4.      Die Rechtsanwaltschaft darf unter der Geltung des Sachlichkeitsgebots nicht sämtliche Werbemethoden verwenden, die im Bereich der werbenden allgemeinen Wirtschaft (noch) hinzunehmen wären.

 

5.      Mit der Stellung eines Rechtsanwalts ist im Interesse des rechtsuchenden Bürgers eine Werbung nicht vereinbar, die ein reklamehaftes Anpreisen in den Vordergrund stellt und mit der eigentlichen Leistung des Anwalts sowie dem unabdingbaren Vertrauensverhältnis im Rahmen eines Mandats nichts mehr zu tun hat. Verboten werden können danach unter anderem Werbemethoden, die Ausdruck eines rein geschäftsmäßigen, ausschließlich am Gewinn orientierten Verhaltens sind.

 

6.      Die Grenzen zulässiger Werbung sind überschritten, wenn die Werbung darauf abzielt, gerade durch ihre reißerische oder sexualisierende Ausgestaltung die Aufmerksamkeit des Betrachters zu erregen, mit der Folge, dass ein etwa vorhandener Informationswert in den Hintergrund gerückt oder gar nicht mehr erkennbar ist.

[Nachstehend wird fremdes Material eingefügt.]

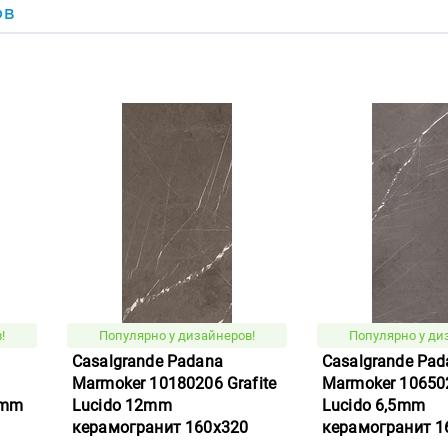
ОВ
!
Популярно у дизайнеров!
Популярно у ди
Casalgrande Padana
Casalgrande Pad
Marmoker 10180206 Grafite
Marmoker 106502
5mm
Lucido 12mm
Lucido 6,5mm
керамогранит 160x320
керамогранит 1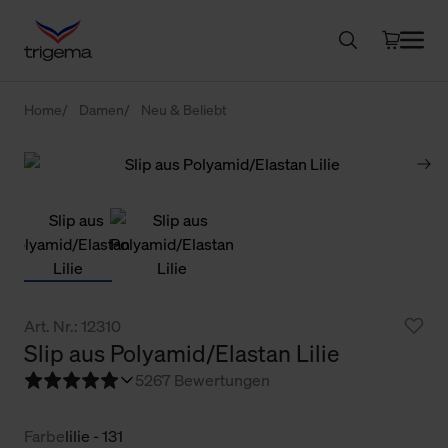
Home
Damen
Neu & Beliebt
Art. Nr.: 12310
Slip aus Polyamid/Elastan Lilie
5
267 Bewertungen
Farbe
lilie - 131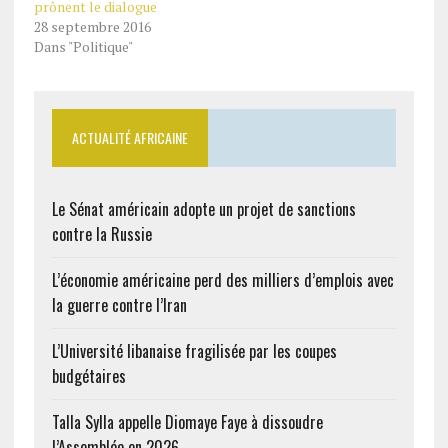
prônent le dialogue
du Gabon auprès de
28 septembre 2016
l’Organisation
Dans "Politique"
internationale de la
Francophonie…
ACTUALITÉ AFRICAINE
Le Sénat américain adopte un projet de sanctions
contre la Russie
L’économie américaine perd des milliers d’emplois avec
la guerre contre l’Iran
L’Université libanaise fragilisée par les coupes
budgétaires
Talla Sylla appelle Diomaye Faye à dissoudre
l’Assemblée en 2026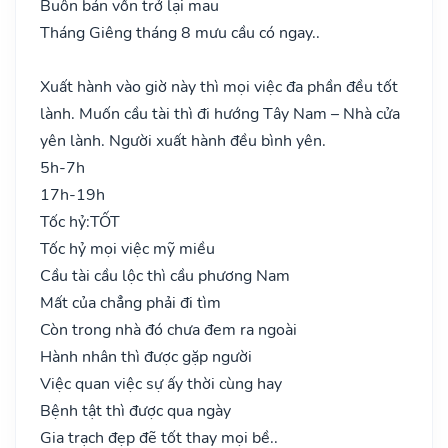
Buôn bán vốn trở lại mau
Tháng Giêng tháng 8 mưu cầu có ngay..
Xuất hành vào giờ này thì mọi việc đa phần đều tốt
lành. Muốn cầu tài thì đi hướng Tây Nam – Nhà cửa
yên lành. Người xuất hành đều bình yên.
5h-7h
17h-19h
Tốc hỷ:
TỐT
Tốc hỷ mọi việc mỹ miều
Cầu tài cầu lộc thì cầu phương Nam
Mất của chẳng phải đi tìm
Còn trong nhà đó chưa đem ra ngoài
Hành nhân thì được gặp người
Việc quan việc sự ấy thời cùng hay
Bệnh tật thì được qua ngày
Gia trạch đẹp đẽ tốt thay mọi bề..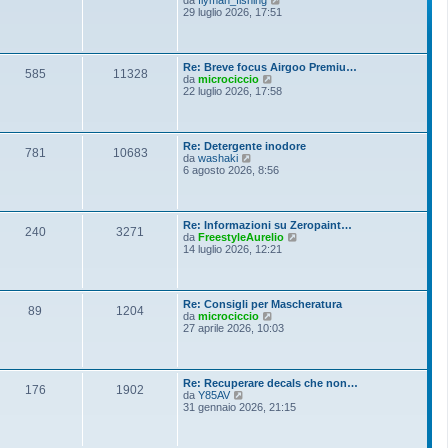
i
e
29 luglio 2026, 17:51
e
o
d
s
i
s
u
a
l
g
Re: Breve focus Airgoo Premiu…
t
g
585
11328
V
da
microciccio
i
i
e
22 luglio 2026, 17:58
m
o
d
o
i
m
u
e
l
s
Re: Detergente inodore
t
781
10683
s
V
da
washaki
i
a
e
6 agosto 2026, 8:56
m
g
d
o
g
i
m
i
u
e
o
l
s
Re: Informazioni su Zeropaint…
t
240
3271
s
V
da
FreestyleAurelio
i
a
e
14 luglio 2026, 12:21
m
g
d
o
g
i
m
i
u
e
o
l
s
Re: Consigli per Mascheratura
t
89
1204
s
V
da
microciccio
i
a
e
27 aprile 2026, 10:03
m
g
d
o
g
i
m
i
u
e
o
l
s
Re: Recuperare decals che non…
t
176
1902
s
V
da
Y85AV
i
a
e
31 gennaio 2026, 21:15
m
g
d
o
g
i
m
i
u
e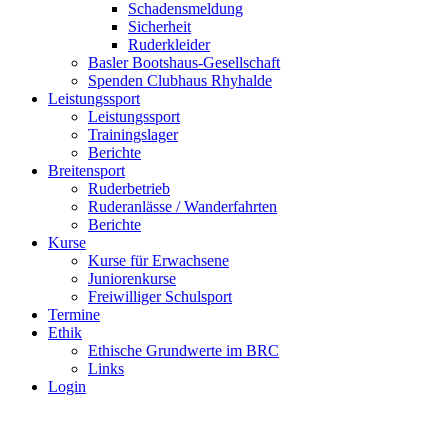
Schadensmeldung
Sicherheit
Ruderkleider
Basler Bootshaus-Gesellschaft
Spenden Clubhaus Rhyhalde
Leistungssport
Leistungssport
Trainingslager
Berichte
Breitensport
Ruderbetrieb
Ruderanlässe / Wanderfahrten
Berichte
Kurse
Kurse für Erwachsene
Juniorenkurse
Freiwilliger Schulsport
Termine
Ethik
Ethische Grundwerte im BRC
Links
Login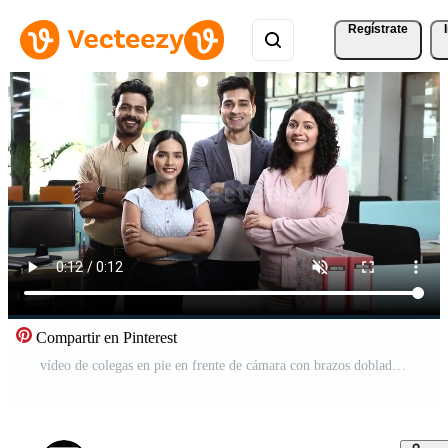
Regístrate
Compartir en Pinterest
vídeo de colegas en pie en frente de cámara con brazos doblada Vídeo Pro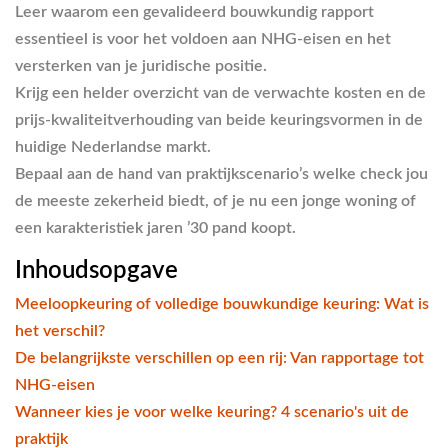
Leer waarom een gevalideerd bouwkundig rapport
essentieel is voor het voldoen aan NHG-eisen en het
versterken van je juridische positie.
Krijg een helder overzicht van de verwachte kosten en de
prijs-kwaliteitverhouding van beide keuringsvormen in de
huidige Nederlandse markt.
Bepaal aan de hand van praktijkscenario’s welke check jou
de meeste zekerheid biedt, of je nu een jonge woning of
een karakteristiek jaren ’30 pand koopt.
Inhoudsopgave
Meeloopkeuring of volledige bouwkundige keuring: Wat is
het verschil?
De belangrijkste verschillen op een rij: Van rapportage tot
NHG-eisen
Wanneer kies je voor welke keuring? 4 scenario's uit de
praktijk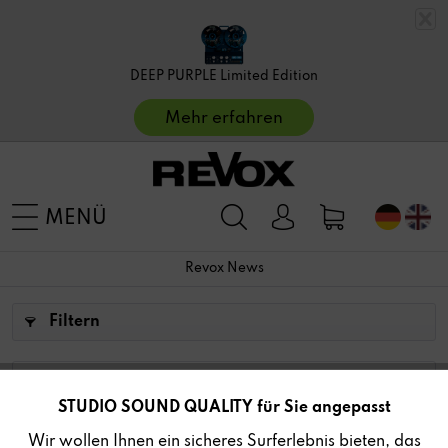
DEEP PURPLE Limited Edition
Mehr erfahren
MENÜ
Revox News
Filtern
STUDIO SOUND QUALITY für Sie angepasst
Aktiv
Funktionale
REVOX VORTEIL-AKTION
Wir wollen Ihnen ein sicheres Surferlebnis bieten, das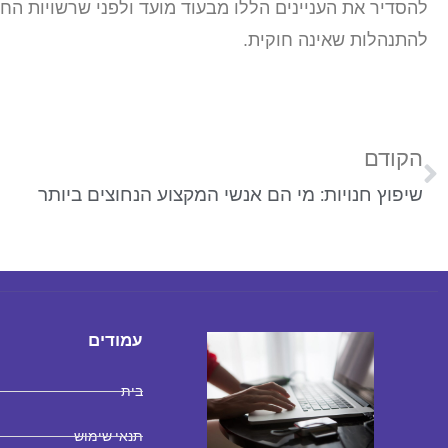
להסדיר את העניינים הללו מבעוד מועד ולפני שרשויות החו
להתנהלות שאינה חוקית.
הקודם
שיפוץ חנויות: מי הם אנשי המקצוע הנחוצים ביותר
עמודים
בית
תנאי שימוש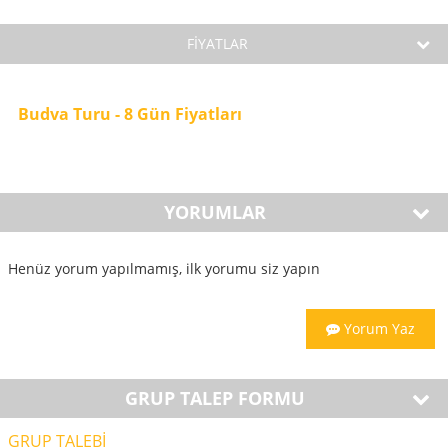
FİYATLAR
Budva Turu - 8 Gün Fiyatları
YORUMLAR
Henüz yorum yapılmamış, ilk yorumu siz yapın
Yorum Yaz
GRUP TALEP FORMU
GRUP TALEBİ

Derartige Werbemethoden sind geeignet, die Rechtsanwaltschaft als seriöse Sachwalterin der Interessen Rechtsuchender zu beschädigen.

 

 

Leitsatz des Verfassers des KammerReports

 

BGB § 134; BRAO §§ 14 II Nr. 8, 43 a IV, 45 I Nr. 4, 59 c; HGB § 84

Nichtigkeit des Anwaltsvertrags bei Vertretung widerstreitender Interessen

BGH, Urteil vom 12.05.2016 – IX ZR 241/14

Fundstelle: NJW 2016, S. 2561 ff.

 

 

1.      Ein Anwaltsvertrag, mit dessen Abschluss der Rechtsanwalt gegen das Verbot verstößt, widerstreitende Interessen zu vertreten, ist nichtig.

 

2.      Ein Anwaltsvertrag verstößt nicht deshalb gegen das Verbot, widerstreitende Interessen zu vertreten, weil der Anwalt im Gebühreninteresse für den Mandanten nachteilige Maßnahmen treffen könnte.

 

 

Leitsatz des Gerichts

 

BRAO § 59 a I 1; PartGG §§ 1 I, II, III, 2

Gemeinschaftliche Berufsausübung eines Anwalts mit Arzt und Apotheker

BGH, Beschluss vom 12.04.2016 - II ZB 7/11

Fundstell: NJW 2016, S. 2263 ff.

 

 

1.      Die Ausübung des selbstständigen Berufs des Apothekers stellt bei nur gutachterlicher und fachlich beratender Tätigkeit die Ausübung eines Freien Berufs im Sinne von § 1 I und II PartGG dar.

 

2.      § 59 a I 1 BRAO (in Verbindung mit § 1 III PartGG) enthält eine abschließende Aufzählung derjenigen Berufe, mit deren Angehörigen sich ein Rechtsanwalt in einer Partnerschaftsgesellschaft zur gemeinsamen Berufsausübung verbinden darf. Mit diesem abschließenden Inhalt ist § 59 a I 1 BRAO insoweit nichtig, als die Regelung einer  Verbindung von Rechtsanwältinnen und Rechtsanwälten mit Ärztinnen und Ärzten sowie mit Apothekerinnen und Apothekern zur gemeinschaftlichen Berufsausübung im Rahmen einer Partnerschaftsgesellschaft entgegensteht (BVerfG, NJW 2016, 700 Rn. 44-93).

 

Leitsatz des Gerichts

 

BRAO § 43

Eingeschränkter Anwendungsbereich der allgemeinen Berufspflicht

AnwG Hamburg, Beschluss vom 04.04.2016 – III AnwG 7/15

Fundstelle: NJW-Spezial 2016, S. 479

 

 

Eine Rechtsanwaltskammer kann die Verletzung rein zivilrechtlicher Pflichten durch einen Anwalt regelmäßig nicht über § 43 BRAO mit einer Rüge ahnden.

 

UWG §§ 2 Abs. 1 Nr. 1, Nr. 3; BRAO § 43 a Abs. 3

Unlautere Presseäußerung des Anwalts zu Lasten eines Anwaltsnotars

BGH, Urteil vom 31.03.2016 - I ZR 160/14

Fundstelle: NJW-Spezial 2016, S. 478

 

 

 

Der von einem Anwalt in einem Zeitungsartikel gegenüber einem Anwaltsnotar erhobene Vorwurf kriminellen Handelns und einer gezielten Ruinierung von Anlegern kann einen Unterlassungsanspruch wegen Herabwürdigung eines Mitbewerbers begründen.